## COMPLETE THE FOLLOWING
A – Answer these about the passage on classical natural law:
(i) In general terms, what does the Companion say law is?
(ii) What does the passage say true opinion is?
(iii) In modern terms, what problem is Socrates said to be raising?
B – Carry on the passage on classical natural law from its last sentence, keeping its note-like style.

THE REPUBLIC By Plato



Classical Natural Law
Plato states that law seeks to be the discovery of reality.

- He arrived in this position based on the following argument:

SOCRATES: What is law?
Companion: What kind of laws do you mean?
SOCRATES: If there is any difference between law and law in the very point of being law, or if
gold differs from gold in being gold.
- To this the objection is made that speech is not the thing that is
spoken, nor is vision merely the visible things nor hearing the audible
things.
- Law must therefore be distinct from that which is accepted legal.
S: How would the law whereby they are thus accepted be defined?
- Socrates is here raising what we are accustomed to think of in modern
terms as the problem of authority
C: In this sense, Law is the decrees and pronouncements of the community, or, to state in
generally, law is the opinion of the state.
- Plato expresses it elsewhere, when a judgement of society takes the
form of a public decision, it has the name law.

Socrates observes that perhaps this is right, BUT he does not believe that the conversation has
reached the essence of the matter.

Law is a good thing, and public opinion is true opinion, and true opinion is the discovery of
reality.

Socrates, therefore, concludes that Law seeks to be the discovery of reality, or more precisely, it
is the true reality with respect to the administration of a state.

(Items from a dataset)
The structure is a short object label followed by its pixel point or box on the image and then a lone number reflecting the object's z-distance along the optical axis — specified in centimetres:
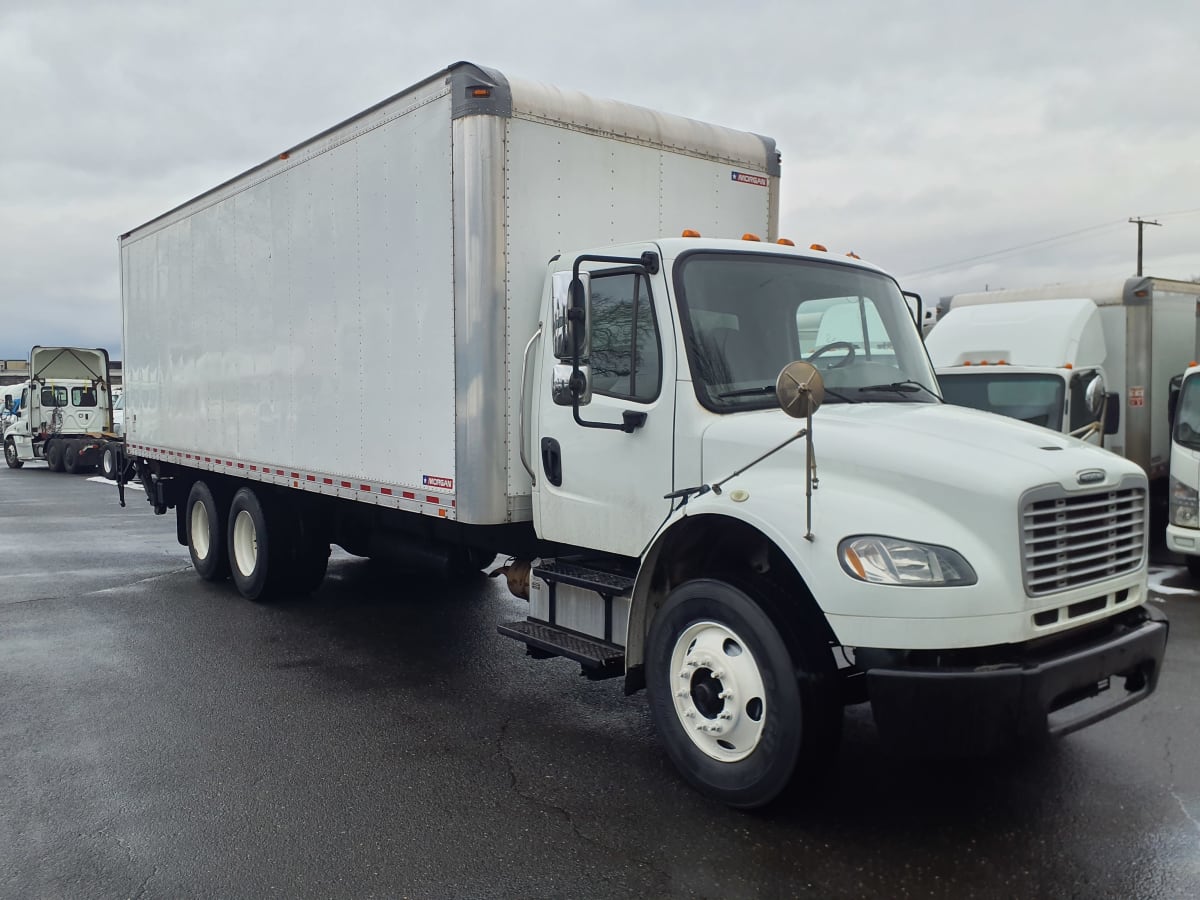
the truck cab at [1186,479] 941
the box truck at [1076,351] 1070
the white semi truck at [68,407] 2803
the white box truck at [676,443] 392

## ANSWERS BY TASK
A –
(i) The opinion of the state.
(ii) The discovery of reality.
(iii) The problem of authority.

B –
Nevertheless, it is common knowledge that the laws differ on the same subject matter.
Perhaps, Socrates suggest, Law may not always achieve its ideal of discovery of true reality. Still,
he adds, no society believes that the just can really be unjust. It is thus a universal rule that
Realities are accepted as real; whoever fails to reach reality, fails it find the law.

C: However, we are continually changing our laws in all sort of ways.
S: Perhaps it is because you do not reflect that when we change our pieces of draughts they are
the same pieces.
Those who know always accept the same views; they will not write differently
at different times on the same mattes, nor will they ever change one set of accepted
rules of another in respect of the same matters.
If we see some persons anywhere doing this, we can say that they are mistaken
in what they describe law, then that law is mere appearance and ought not to be
accepted to be asserting a distinction between principles and rules.

In holding that law seeks to be the discovery of reality, Plato was defining its proper sphere in his
philosophical view of the world.
Platonic system the general theory of Forms and Ideas
o Plato offers another definition of law as opportionment of reason.
o What did Plato mean by reality?
He tentatively defined it as POWER, by which he meant that anything has real
existence if it is inherent in it the power of being affected or of affecting others, no
matter how small.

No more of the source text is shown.